SAP's Kraus says that Microsoft's recruitment of SAP partners has "gone
by the wayside" and that his company continues to build its base
in the SMB channel. SAP, though, is not a pure channel company, at least
not in terms of license sales. Although Kraus says that partners handle
all SAP consulting, SAP's channel provides licenses without the involvement
of the company's direct sales force only when selling to customers with
annual revenues of less than $100 million. SAP employs a hybrid approach
with direct and channel sales for companies in the $100-million-to-$500-million
range and uses only its direct sales force for its largest customers.
And while Lind says that Third Wave is not experiencing any conflict with
SAP direct sales, Vabulas says that SAP is employing a direct sales strategy
more heavily in the midmarket.
"The trend over the past few months is that more direct SAP sales
guys are coming to compete against us instead of the traditional partner
channel focused on the midmarket," Vabulas says.
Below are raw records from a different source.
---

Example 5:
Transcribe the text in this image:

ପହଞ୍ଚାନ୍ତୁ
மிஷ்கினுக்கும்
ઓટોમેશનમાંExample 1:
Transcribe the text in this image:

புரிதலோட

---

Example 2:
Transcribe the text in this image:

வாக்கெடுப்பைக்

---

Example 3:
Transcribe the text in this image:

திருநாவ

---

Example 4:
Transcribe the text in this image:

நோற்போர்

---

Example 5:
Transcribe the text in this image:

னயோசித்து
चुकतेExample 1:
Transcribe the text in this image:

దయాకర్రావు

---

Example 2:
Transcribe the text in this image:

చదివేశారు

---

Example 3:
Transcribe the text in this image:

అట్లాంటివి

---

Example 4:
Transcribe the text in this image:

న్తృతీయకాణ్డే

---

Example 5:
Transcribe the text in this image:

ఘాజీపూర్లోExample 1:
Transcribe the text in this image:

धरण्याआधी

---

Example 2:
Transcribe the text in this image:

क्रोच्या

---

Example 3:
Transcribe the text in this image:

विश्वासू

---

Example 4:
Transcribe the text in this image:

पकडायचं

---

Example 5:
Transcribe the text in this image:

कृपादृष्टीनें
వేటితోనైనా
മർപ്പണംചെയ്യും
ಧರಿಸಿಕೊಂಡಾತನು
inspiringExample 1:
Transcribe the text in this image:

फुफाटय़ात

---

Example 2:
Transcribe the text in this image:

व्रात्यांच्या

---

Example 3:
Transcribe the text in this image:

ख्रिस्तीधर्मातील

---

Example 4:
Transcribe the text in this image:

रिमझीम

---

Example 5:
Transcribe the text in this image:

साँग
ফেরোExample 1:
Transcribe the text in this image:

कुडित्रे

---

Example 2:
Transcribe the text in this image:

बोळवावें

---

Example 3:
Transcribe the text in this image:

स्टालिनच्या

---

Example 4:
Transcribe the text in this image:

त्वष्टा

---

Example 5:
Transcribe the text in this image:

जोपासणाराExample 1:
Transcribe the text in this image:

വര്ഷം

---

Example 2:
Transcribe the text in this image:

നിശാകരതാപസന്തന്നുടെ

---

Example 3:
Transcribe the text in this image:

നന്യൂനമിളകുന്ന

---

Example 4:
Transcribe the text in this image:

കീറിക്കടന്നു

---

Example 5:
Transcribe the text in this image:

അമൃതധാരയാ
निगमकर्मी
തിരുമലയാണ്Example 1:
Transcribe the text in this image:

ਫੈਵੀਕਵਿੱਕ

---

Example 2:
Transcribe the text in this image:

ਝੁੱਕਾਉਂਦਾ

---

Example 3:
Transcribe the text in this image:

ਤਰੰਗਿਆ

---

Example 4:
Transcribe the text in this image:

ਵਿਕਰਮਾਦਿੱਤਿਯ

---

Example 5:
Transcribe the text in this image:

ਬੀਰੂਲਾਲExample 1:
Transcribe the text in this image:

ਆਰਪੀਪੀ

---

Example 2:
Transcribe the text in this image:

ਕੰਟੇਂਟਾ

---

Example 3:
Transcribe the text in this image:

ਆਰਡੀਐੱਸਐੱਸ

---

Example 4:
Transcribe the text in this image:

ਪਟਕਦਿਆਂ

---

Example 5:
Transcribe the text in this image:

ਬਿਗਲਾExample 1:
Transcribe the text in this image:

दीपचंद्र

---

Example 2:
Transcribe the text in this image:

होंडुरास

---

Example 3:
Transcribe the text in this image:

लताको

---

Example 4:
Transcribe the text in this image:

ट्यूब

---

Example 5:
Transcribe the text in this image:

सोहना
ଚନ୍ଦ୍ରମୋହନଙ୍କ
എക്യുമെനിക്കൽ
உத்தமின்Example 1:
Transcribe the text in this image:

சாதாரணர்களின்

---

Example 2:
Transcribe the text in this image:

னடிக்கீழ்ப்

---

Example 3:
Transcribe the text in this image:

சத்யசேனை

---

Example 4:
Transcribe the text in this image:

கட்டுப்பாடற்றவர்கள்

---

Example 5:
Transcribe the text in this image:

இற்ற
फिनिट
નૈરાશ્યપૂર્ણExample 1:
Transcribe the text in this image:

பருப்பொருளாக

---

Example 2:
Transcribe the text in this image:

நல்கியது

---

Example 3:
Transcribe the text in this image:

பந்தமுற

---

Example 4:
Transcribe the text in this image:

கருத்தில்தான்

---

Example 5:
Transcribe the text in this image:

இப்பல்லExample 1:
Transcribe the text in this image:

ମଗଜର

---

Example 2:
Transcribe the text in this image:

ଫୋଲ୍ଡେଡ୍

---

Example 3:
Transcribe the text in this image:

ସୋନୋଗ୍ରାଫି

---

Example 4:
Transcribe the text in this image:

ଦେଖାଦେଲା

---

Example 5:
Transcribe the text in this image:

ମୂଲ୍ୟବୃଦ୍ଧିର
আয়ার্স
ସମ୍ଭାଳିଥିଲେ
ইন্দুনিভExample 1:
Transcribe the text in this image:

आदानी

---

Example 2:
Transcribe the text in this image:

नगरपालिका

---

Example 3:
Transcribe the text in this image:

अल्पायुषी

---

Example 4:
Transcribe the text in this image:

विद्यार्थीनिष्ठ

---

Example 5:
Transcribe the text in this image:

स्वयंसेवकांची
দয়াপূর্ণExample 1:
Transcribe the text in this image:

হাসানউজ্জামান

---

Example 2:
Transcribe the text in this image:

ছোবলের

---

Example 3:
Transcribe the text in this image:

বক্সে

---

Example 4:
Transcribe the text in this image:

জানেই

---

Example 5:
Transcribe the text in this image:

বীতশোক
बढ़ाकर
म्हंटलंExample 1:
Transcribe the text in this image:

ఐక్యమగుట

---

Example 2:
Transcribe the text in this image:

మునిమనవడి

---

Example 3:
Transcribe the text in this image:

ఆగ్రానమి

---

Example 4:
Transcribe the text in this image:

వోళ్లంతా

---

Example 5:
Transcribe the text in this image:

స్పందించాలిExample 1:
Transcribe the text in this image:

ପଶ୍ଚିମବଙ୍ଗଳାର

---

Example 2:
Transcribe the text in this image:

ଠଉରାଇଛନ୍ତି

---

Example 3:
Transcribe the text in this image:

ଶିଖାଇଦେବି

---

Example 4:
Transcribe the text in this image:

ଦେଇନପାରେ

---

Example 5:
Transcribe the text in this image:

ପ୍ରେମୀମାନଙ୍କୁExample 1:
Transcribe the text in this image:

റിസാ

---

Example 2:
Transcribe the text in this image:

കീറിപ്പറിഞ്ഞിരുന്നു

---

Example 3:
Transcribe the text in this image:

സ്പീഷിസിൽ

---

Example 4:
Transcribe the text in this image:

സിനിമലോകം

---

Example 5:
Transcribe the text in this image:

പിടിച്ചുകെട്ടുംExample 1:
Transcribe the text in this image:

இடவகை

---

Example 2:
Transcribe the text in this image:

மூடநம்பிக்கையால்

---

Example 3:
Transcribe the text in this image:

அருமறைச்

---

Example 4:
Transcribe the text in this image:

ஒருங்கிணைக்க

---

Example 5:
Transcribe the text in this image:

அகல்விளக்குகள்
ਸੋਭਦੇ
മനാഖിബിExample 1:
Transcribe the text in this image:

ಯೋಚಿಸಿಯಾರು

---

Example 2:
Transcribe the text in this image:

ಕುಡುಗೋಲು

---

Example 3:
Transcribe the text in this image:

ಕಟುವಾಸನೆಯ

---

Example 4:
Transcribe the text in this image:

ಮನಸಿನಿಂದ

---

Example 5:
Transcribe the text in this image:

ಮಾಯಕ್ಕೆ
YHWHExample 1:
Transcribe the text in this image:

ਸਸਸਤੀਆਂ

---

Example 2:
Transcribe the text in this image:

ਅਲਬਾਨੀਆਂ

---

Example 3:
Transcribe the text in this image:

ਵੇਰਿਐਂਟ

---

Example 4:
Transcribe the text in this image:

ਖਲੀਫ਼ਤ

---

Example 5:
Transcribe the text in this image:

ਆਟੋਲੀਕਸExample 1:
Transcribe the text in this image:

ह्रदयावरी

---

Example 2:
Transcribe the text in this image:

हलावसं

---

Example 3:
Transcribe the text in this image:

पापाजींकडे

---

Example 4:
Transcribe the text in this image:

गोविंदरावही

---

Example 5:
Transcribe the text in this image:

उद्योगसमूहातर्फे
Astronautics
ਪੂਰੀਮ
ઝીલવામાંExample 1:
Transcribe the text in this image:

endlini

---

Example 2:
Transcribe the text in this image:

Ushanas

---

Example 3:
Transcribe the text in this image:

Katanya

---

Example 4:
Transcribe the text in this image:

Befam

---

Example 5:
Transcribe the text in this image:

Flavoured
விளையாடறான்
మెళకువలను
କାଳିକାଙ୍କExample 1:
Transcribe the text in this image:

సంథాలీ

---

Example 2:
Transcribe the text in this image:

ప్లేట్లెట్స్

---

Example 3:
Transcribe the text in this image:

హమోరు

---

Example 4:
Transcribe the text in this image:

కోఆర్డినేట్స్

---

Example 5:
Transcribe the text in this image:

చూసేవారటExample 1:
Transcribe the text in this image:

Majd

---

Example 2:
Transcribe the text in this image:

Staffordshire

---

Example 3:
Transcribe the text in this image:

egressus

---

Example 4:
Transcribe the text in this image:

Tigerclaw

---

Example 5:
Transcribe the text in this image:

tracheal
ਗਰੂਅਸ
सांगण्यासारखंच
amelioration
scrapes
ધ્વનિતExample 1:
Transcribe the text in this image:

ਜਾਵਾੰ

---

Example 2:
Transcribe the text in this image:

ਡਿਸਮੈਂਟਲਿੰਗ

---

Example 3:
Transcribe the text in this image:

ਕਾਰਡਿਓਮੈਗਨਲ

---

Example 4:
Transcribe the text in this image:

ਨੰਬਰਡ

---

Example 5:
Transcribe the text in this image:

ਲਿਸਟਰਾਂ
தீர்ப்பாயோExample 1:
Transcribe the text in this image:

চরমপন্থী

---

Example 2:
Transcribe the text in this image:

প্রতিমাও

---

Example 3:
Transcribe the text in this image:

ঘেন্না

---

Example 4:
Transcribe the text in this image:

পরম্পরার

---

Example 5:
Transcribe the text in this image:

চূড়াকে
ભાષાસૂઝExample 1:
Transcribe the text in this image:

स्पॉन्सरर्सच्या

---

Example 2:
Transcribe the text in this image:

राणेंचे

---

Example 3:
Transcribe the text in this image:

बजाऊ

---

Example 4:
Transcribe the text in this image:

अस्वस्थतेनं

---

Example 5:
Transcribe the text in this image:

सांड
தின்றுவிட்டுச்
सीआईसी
In any case, each vendor is out to bulk up its channel presence. That
means partners can expect incentives from each company -- but it could also
mean that they'll have to choose between the two. Working with both Microsoft
Dynamics and SAP is primarily the domain of global systems integrators
that have the capacity to develop competencies in both systems, partners
and Greenbaum agree.
Plus, it's not easy, and maybe not worthwhile. "It's very hard for
a partner that's not a large company to have multiple product lines and
have experts in both [systems]," Vabulas says. "I haven't seen
anybody be successful having both of them together in the last few years.
A company that's 100 people or less is going to struggle with that because
of the bandwidth."
In Greenbaum's opinion, the best option for partners that want to work
with both ERP suites is focusing on developing business processes rather
than implementing and conducting maintenance on the systems themselves.
But that, too, is a challenge.
"It's possible for a very savvy SAP partner with a lot of top-notch
business talent to be able to dabble in both environments," Greenbaum
says. "Then the real value-add is business savvy and not technology.
As long as the partnership requirements are around technical implementation,
it's going to be hard for anybody to straddle both environments. The [partners]
who are technology traditionalists can't make that shift. It means understanding
a vertical industry as well as or better than the actual practitioners.
Getting that business-level knowledge infused into this technology model
is not easy to do."
Rivalry in the Spotlight
Although Microsoft and SAP are hardly the only two players in the ERP
space -- Oracle Corp., for instance, currently has a stronger foothold
than that of Microsoft -- Redmond has made it very clear that SAP is its
main target. "Microsoft is going after No. 1 and ignoring Nos. 2 through
4," Greenbaum says.
All of which leads to increased visibility for both Dynamics and SAP.
"I think that people, when they're looking at solutions, they understand
that both SAP and [Microsoft] are long-term players in the space,"
Vabulas says.
As for Lind, she says that Microsoft's marketing of Dynamics, which began
in earnest last year, has also helped the SAP side of her business. "When
Microsoft starts talking about SAP being its main competitor, it gives
SAP credibility," she says. "I think it has helped."